> Excerpt to read:
Start of Block
It seems like it does not. The action in case there was nothing to commit shows this output:
Working tree clean. Nothing to commit.
But if git push
was invoked, it'd show this, which was not shown:
Everything up-to-date
So properly supporting this might require two new options, one to skip pushing, and one to always attempt pushing... (or just always attempt pushing even if no commit creation was expected?)
You're right. In my own repo I didn't rely on this action for the final push and simply call a run: git push
at the end, so I didn't notice this.
@stefanzweifel btw does push have to be protected by the status check? Pushing with no change seems to be harmless.
If we put this step outside the if
block, this action can be used to push changes committed before running the action.
@ZeroRin
btw does push have to be protected by the status check? Pushing with no change seems to be harmless.
When I developed the Action, this made the most sense (and it still does to me). Only push something, if something has been committed and – therefore – the repo has been dirty.
Do you have in mind, that the Action the would always execute _push_to_github
?
So the Action would output "Working tree clean. Nothing to commit." and then try to push to GitHub.
If we do that, I think we would have to test different scenarios. On top of my head the following come to mind:
- what happens if remote is out of sync and we try to push?
- what happens if repo is not dirty but a tag should be created and pushed?
Maybe it would make sense to split the logic of the Action in to 2 buckets: "Creating Commit" / "Pushing Commit". Both features can individually be enabled/disabled. By default both are active.
[…] this action can be used to push changes committed before running the action.
End of Block
Material from a data collection:
Start of Block
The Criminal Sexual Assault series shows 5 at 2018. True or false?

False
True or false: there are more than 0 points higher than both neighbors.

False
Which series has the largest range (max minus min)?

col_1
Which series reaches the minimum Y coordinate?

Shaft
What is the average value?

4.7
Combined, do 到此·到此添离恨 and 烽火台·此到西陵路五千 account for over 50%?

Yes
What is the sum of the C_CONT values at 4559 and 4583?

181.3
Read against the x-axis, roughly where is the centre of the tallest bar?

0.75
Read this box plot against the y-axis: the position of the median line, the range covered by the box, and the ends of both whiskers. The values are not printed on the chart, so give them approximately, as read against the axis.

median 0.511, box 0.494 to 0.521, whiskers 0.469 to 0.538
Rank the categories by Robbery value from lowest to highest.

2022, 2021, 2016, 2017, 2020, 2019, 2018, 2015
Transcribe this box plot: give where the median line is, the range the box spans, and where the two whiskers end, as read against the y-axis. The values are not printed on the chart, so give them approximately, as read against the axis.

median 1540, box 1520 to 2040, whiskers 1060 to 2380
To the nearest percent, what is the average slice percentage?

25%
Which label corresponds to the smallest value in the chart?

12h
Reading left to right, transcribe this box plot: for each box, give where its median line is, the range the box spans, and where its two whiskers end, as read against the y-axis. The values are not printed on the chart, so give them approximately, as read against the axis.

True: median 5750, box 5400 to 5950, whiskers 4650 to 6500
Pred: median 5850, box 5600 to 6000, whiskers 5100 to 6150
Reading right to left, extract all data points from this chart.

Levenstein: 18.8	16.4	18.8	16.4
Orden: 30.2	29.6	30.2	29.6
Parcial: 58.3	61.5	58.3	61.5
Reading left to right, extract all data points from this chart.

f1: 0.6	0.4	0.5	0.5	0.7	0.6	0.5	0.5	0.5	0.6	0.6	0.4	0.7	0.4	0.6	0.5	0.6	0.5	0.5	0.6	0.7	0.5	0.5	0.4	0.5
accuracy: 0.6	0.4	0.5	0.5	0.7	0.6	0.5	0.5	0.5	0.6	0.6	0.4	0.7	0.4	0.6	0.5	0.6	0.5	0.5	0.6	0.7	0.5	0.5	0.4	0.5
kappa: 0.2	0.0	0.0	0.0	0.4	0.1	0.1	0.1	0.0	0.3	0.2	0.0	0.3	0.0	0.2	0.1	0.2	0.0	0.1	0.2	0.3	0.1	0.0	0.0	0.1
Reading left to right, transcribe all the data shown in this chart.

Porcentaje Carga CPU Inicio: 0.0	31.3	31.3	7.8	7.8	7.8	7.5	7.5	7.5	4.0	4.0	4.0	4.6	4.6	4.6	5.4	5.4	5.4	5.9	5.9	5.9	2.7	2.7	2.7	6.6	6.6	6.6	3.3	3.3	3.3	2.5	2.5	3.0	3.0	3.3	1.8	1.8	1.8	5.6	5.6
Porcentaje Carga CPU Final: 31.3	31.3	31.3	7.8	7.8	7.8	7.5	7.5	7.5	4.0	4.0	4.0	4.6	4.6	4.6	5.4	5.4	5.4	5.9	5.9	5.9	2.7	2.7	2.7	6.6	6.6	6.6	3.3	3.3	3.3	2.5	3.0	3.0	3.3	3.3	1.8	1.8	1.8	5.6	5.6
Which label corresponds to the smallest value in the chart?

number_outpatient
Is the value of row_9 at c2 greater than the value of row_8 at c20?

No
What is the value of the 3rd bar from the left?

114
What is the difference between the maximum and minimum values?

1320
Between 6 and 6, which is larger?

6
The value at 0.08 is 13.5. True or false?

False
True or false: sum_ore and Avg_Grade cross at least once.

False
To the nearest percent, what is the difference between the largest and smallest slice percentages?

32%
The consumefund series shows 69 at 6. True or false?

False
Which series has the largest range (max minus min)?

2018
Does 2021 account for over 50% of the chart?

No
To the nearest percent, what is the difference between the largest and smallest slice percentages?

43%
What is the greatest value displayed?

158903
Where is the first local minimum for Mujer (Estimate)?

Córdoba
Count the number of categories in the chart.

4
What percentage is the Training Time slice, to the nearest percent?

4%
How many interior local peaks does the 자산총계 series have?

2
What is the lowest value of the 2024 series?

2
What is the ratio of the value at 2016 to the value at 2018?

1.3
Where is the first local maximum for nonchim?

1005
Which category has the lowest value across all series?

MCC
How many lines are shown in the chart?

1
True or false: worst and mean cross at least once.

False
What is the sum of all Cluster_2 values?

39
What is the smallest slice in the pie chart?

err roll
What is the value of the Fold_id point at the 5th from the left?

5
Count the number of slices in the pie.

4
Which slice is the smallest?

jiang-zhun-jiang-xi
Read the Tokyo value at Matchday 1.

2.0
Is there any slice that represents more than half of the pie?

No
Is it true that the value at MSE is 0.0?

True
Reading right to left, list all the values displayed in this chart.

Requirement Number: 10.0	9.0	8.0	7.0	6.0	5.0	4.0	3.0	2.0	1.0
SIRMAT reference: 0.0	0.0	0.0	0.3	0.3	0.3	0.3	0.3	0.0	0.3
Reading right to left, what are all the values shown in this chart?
End of Block
> Problem to work on: Can you transcribe everything in the discussion about pushing with git from "If we put this" down to "has been dirty."?

> Task answer:
If we put this step outside the if
block, this action can be used to push changes committed before running the action.
@ZeroRin
btw does push have to be protected by the status check? Pushing with no change seems to be harmless.
When I developed the Action, this made the most sense (and it still does to me). Only push something, if something has been committed and – therefore – the repo has been dirty.